7-25-15 Hodgepodge

Saturday, July 25, 2015

Another Perot, the Other Clinton?

Scott Holleran notes a serious lack of substance in the Trump candidacy:

... Trump has no serious, tenable positions on the most critical issues of this dark moment in history. To the extent his positions, sense of purpose and reliability are known, he is mixed, anti-capitalist, unserious and unsteady or shaky, the opposite qualities needed for a good or even decent president at this pivotal point...
To this unseriousness, add either a sense of entitlement or malice aforethought. Trump has threatened a third-party run should the Republican establishment not treat him "fairly".

"... I know Hillary very well...," he says in another part of the article. Great.

Weekend Reading

"Rather than relying on objective, rational facts, [people pleasers] place themselves totally at the mercy of others' judgments." -- Michael Hurd, in "'People Pleasing' Backfires On Its Own Terms" at The Delaware Wave

"[Y]ou're entirely right to take offense at ... unsolicited advice, no matter the source." -- Michael Hurd, in "How to Give GOOD Advice" at The Delaware Coast Press

Thallium in Greens?

I have often heard extolled the virtues of leafy, green vegetables, but caution may be warranted, if the work of California scientist Ernie Hubbard is to be believed:
As the tests progressed, the detoxification regimens seemed to prove effective (and with no side-effects), but thallium kept showing up.
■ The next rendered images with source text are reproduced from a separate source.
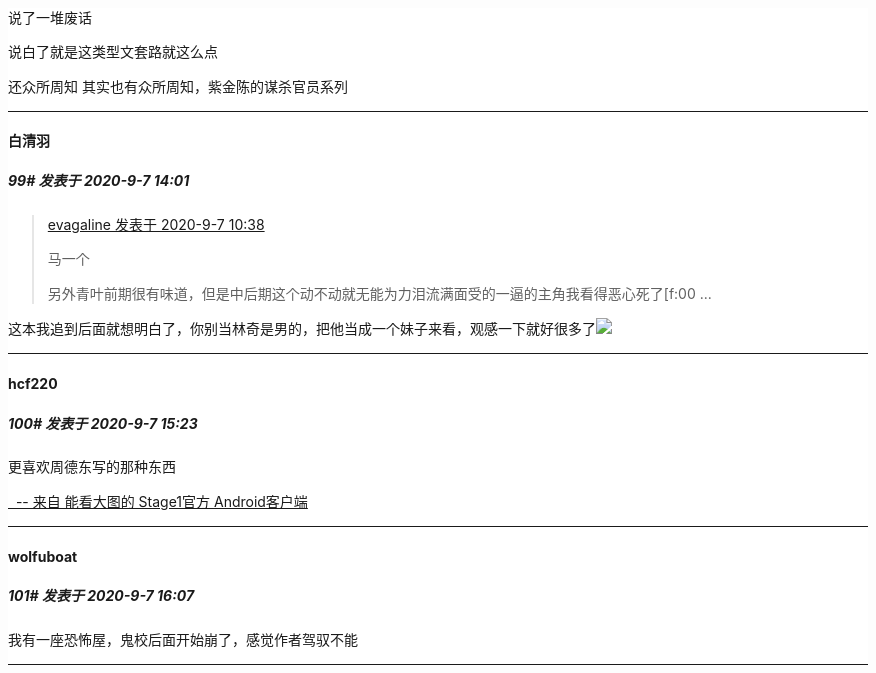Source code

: 说了一堆废话

说白了就是这类型文套路就这么点 

还众所周知</blockquote>
其实也有众所周知，紫金陈的谋杀官员系列







*****

####  白清羽  
##### 99#       发表于 2020-9-7 14:01



<blockquote><a href="httphttps://bbs.saraba1st.com/2b/forum.php?mod=redirect&amp;goto=findpost&amp;pid=48663075&amp;ptid=1958516" target="_blank">evagaline 发表于 2020-9-7 10:38</a>

马一个

另外青叶前期很有味道，但是中后期这个动不动就无能为力泪流满面受的一逼的主角我看得恶心死了[f:00 ...</blockquote>
这本我追到后面就想明白了，你别当林奇是男的，把他当成一个妹子来看，观感一下就好很多了<img src="https://static.saraba1st.com/image/smiley/face2017/067.png" referrerpolicy="no-referrer">







*****

####  hcf220  
##### 100#       发表于 2020-9-7 15:23




更喜欢周德东写的那种东西

[  -- 来自 能看大图的 Stage1官方 Android客户端](https://www.coolapk.com/apk/140634)







*****

####  wolfuboat  
##### 101#       发表于 2020-9-7 16:07




我有一座恐怖屋，鬼校后面开始崩了，感觉作者驾驭不能







*****
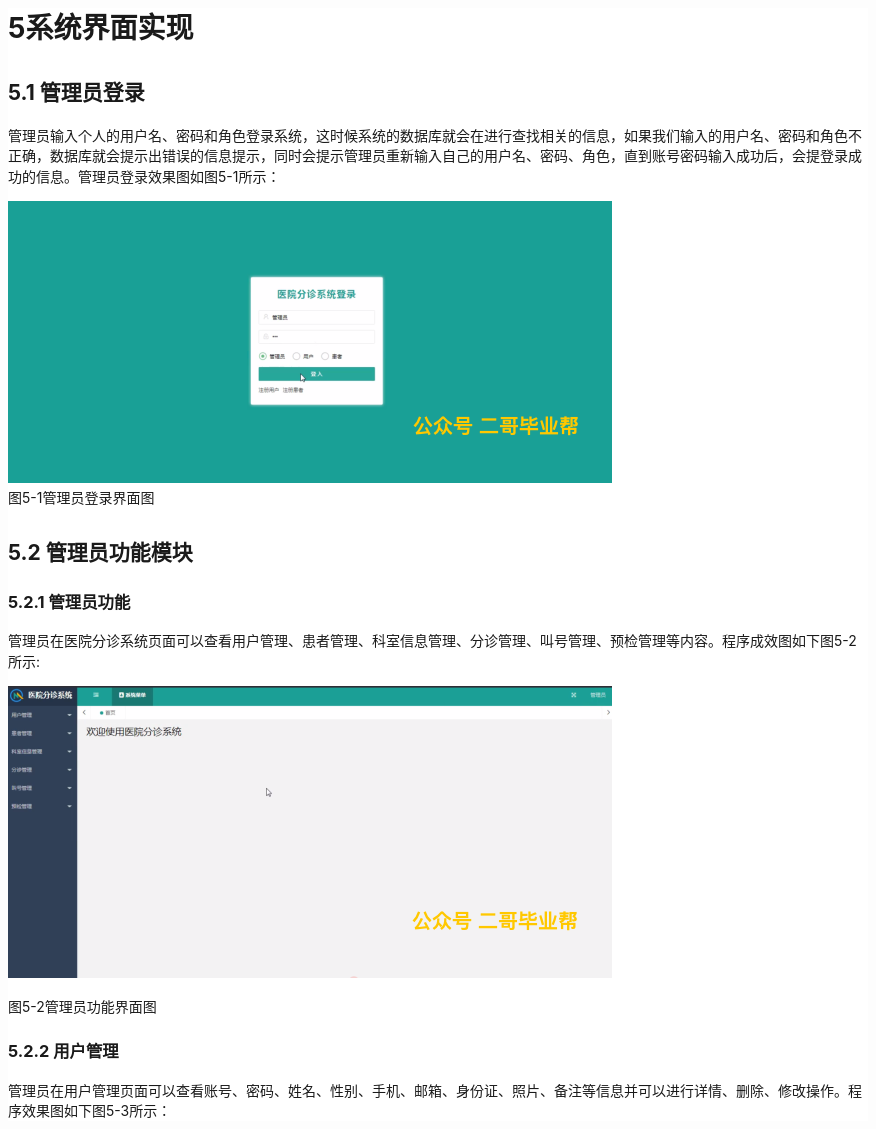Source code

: 






# 5系统界面实现
## 5.1 管理员登录
管理员输入个人的用户名、密码和角色登录系统，这时候系统的数据库就会在进行查找相关的信息，如果我们输入的用户名、密码和角色不正确，数据库就会提示出错误的信息提示，同时会提示管理员重新输入自己的用户名、密码、角色，直到账号密码输入成功后，会提登录成功的信息。管理员登录效果图如图5-1所示：

![](/md/blog.017.png)     
图5-1管理员登录界面图

## 5.2  管理员功能模块     
### 5.2.1 管理员功能
管理员在医院分诊系统页面可以查看用户管理、患者管理、科室信息管理、分诊管理、叫号管理、预检管理等内容。程序成效图如下图5-2所示:

![](/md/blog.018.png)

图5-2管理员功能界面图
### 5.2.2 用户管理
管理员在用户管理页面可以查看账号、密码、姓名、性别、手机、邮箱、身份证、照片、备注等信息并可以进行详情、删除、修改操作。程序效果图如下图5-3所示：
Then, in July of 2014, he stumbled on a 2006 study out of the Czech Republic showing how the "cruciferous" family of vegetables behave as "hyperaccumulators" of thallium. Crucifers include many of our more intense green vegetables such as kale, cabbage, broccoli, cauliflower, mustard and collard greens. These are also the vegetables often touted -- and consumed -- most heavily these days, supposedly for their outsized health benefits.
Kale, which I fortunately dislike, seems to be a top suspect.

-- CAV

3 comments:

Snedcat said...

Whoa, thallium? Count me out! One of the side effects, as it were, of being a mystery lover is that one tends to see thallium even where it's not...though its use in a couple of classic mysteries has saved at least two lives.

Anonymous said...

More or less the following was posted on OO, which reblogs Gus Van Horn:

From Scott Holleran’s article:
“Trump ... brings nothing essential to the arena and should be dismissed as the clown or carnival barker many have said he is.”

“a sideshow”

“insane”

Well, Trump does come with baggage. Everyone should remember his colluding with New Jersey’s state government in an attempt to steal someone’s home, so he could build another casino parking lot. Fortunately he lost in court.

Though Trump is no Objectivist capitalist I wouldn’t call him anti-capitalist either, as Scott Holleran does at one point. If Trump is anti-capitalist what on earth are Hillary and the other candidates? As Scott Holleran says in a more temperate part of his article, Trump is a “mixed” economy type.

But even if a president Trump made the U.S. more statist instead of less, and probably it would be less, eventually we could recover from the damage he inflicted. The Pilgrims began their first year in America by imposing out-and-out communism, with the every man’s farm production owned by every other man. After the ensuing disaster they reversed course and became more capitalist than in their former country.

They had one thing going for them. The Pilgrims were the same men before and after their experiment with communism, they hadn’t been overwhelmed by Haitians, Guatemalans, Vietnamese, Nigerians, etc. Today we could recover from statism if it were imposed by Americans on Americans, we will never recover from replacement by Third World migrants.

Trump is the candidate most consistently opposed to unrestricted immigration. Bringing the issue front and center has made his support among grassroots Republicans soar. People are fed up with our immigration disaster.

Despite the substantial Republican grassroots support, Republican leaders oppose his candidacy. They hate him for the very reason the public loves him: his daring to point out what is obvious to everyone.

Now they are trying to keep him out of the debates. If Trump must threaten to run as a third party candidate to get treated fairly the responsibility lies with the Republican machine.

If it comes down to the Republican machine freezing out Trump we should welcome him as a third party candidate. The Republican machine would get what it deserves, complete destruction, then the third party would become the second.

Without Trump there isn’t much difference between the Republicans and the Democrats. These days, to borrow a line, the parties are two wings of the same bird of prey.

Voting for “the lesser of two evils” is getting monotonous.

Gus Van Horn said...

Anon.,

So you regard someone who didn't use the state to steal someone else's property only because a court stopped him as not anticapitalist AND fit to serve as chief executive?

Also, I disagree with his anti-immigration views and regard a third party (even if he somehow managed to attract pro-capitalists) as an impediment to the cause of liberty.